Pero Pinto Acosta no solo fue un buen padre, también fue un buen amigo, tal vez por la atención que ofrecía, ya que es pionero en el servicio de taxi de la ciudad, donde en el año 72, con la apertura de la terminal de trasporte, él junto a otros 12 conductores decidieron crear la cooperativa de taxistas del terminal donde estuvieron al frente por muchos años y quedó constituida hasta entonces.

Con añoranza recuerda a sus amigos y los encuentros de festejos que siempre compartía en familia.

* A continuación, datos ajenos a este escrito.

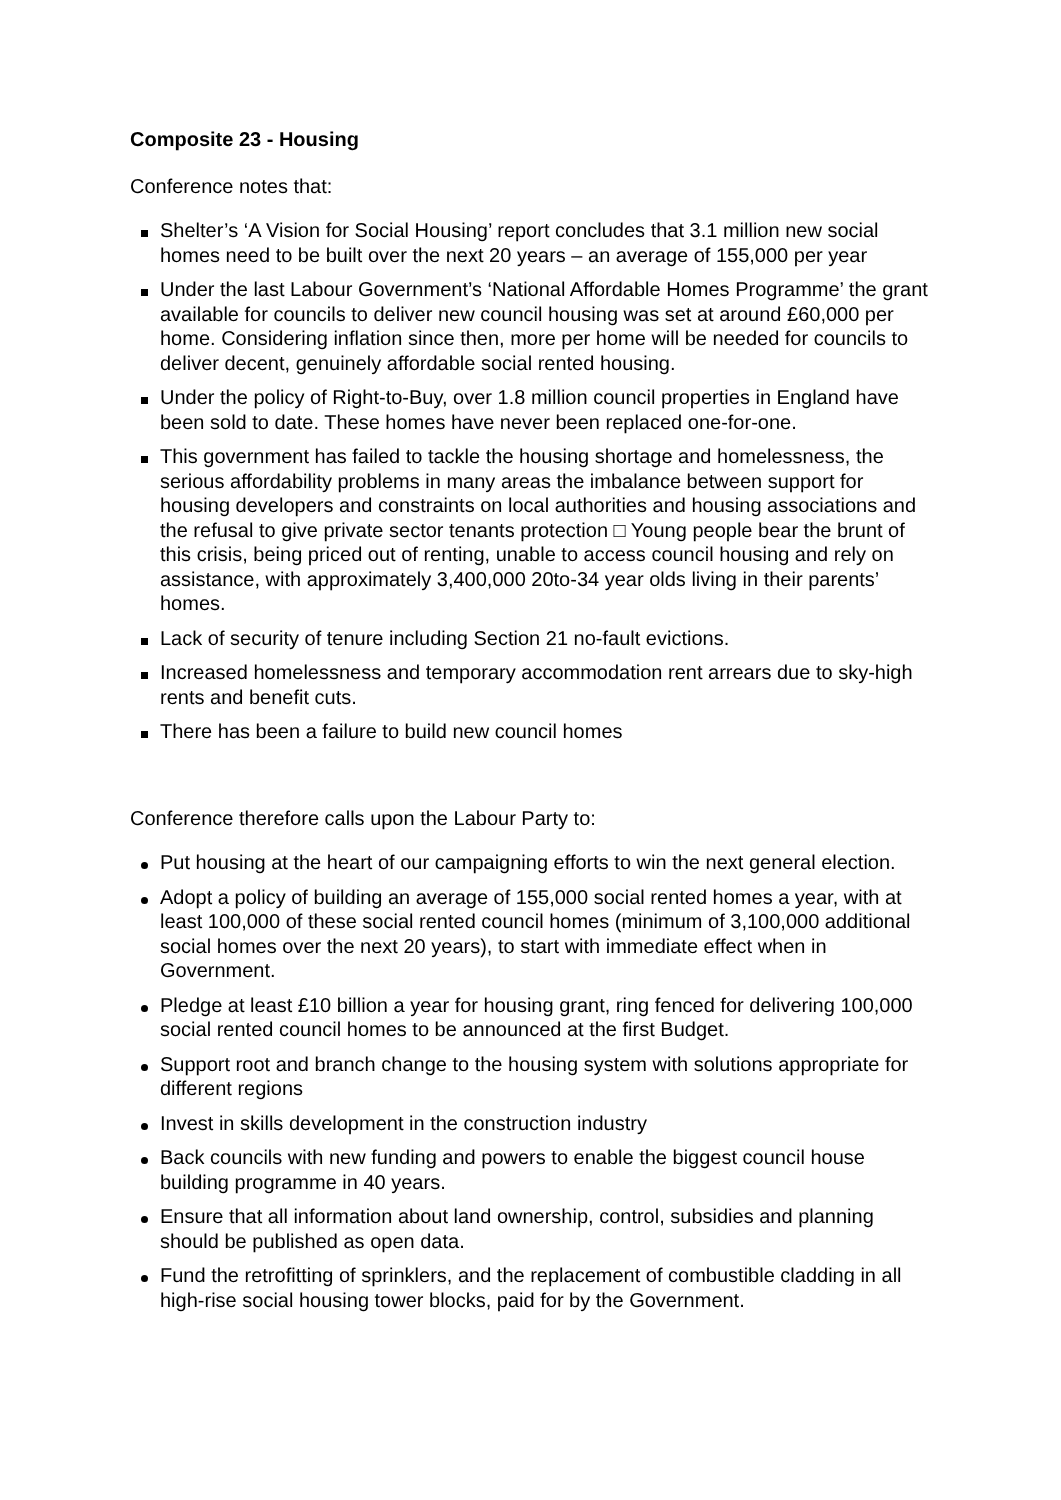Composite 23 - Housing
Conference notes that:
Shelter’s ‘A Vision for Social Housing’ report concludes that 3.1 million new social homes need to be built over the next 20 years – an average of 155,000 per year
Under the last Labour Government’s ‘National Affordable Homes Programme’ the grant available for councils to deliver new council housing was set at around £60,000 per home. Considering inflation since then, more per home will be needed for councils to deliver decent, genuinely affordable social rented housing.
Under the policy of Right-to-Buy, over 1.8 million council properties in England have been sold to date. These homes have never been replaced one-for-one.
This government has failed to tackle the housing shortage and homelessness, the serious affordability problems in many areas the imbalance between support for housing developers and constraints on local authorities and housing associations and the refusal to give private sector tenants protection □ Young people bear the brunt of this crisis, being priced out of renting, unable to access council housing and rely on assistance, with approximately 3,400,000 20to-34 year olds living in their parents’ homes.
Lack of security of tenure including Section 21 no-fault evictions.
Increased homelessness and temporary accommodation rent arrears due to sky-high rents and benefit cuts.
There has been a failure to build new council homes
Conference therefore calls upon the Labour Party to:
Put housing at the heart of our campaigning efforts to win the next general election.
Adopt a policy of building an average of 155,000 social rented homes a year, with at least 100,000 of these social rented council homes (minimum of 3,100,000 additional social homes over the next 20 years), to start with immediate effect when in Government.
Pledge at least £10 billion a year for housing grant, ring fenced for delivering 100,000 social rented council homes to be announced at the first Budget.
Support root and branch change to the housing system with solutions appropriate for different regions
Invest in skills development in the construction industry
Back councils with new funding and powers to enable the biggest council house building programme in 40 years.
Ensure that all information about land ownership, control, subsidies and planning should be published as open data.
Fund the retrofitting of sprinklers, and the replacement of combustible cladding in all high-rise social housing tower blocks, paid for by the Government.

En la sala de su casa se pueden observar algunas fotos que rememoran esos días, en ellas se le puede ver junto con sus nietos al lado de su Ford fiesta rojo.

En este día de los padres es importante recordar a estos hombres que con dedicación y amor desempañaron este rol el cual debe ser reconocido con méritos.

“A mis hijos siempre les he dado consejos y ellos aprecian eso, siempre estamos en contacto, los nietos llegan con mucha confianza y eso es lo más importante”.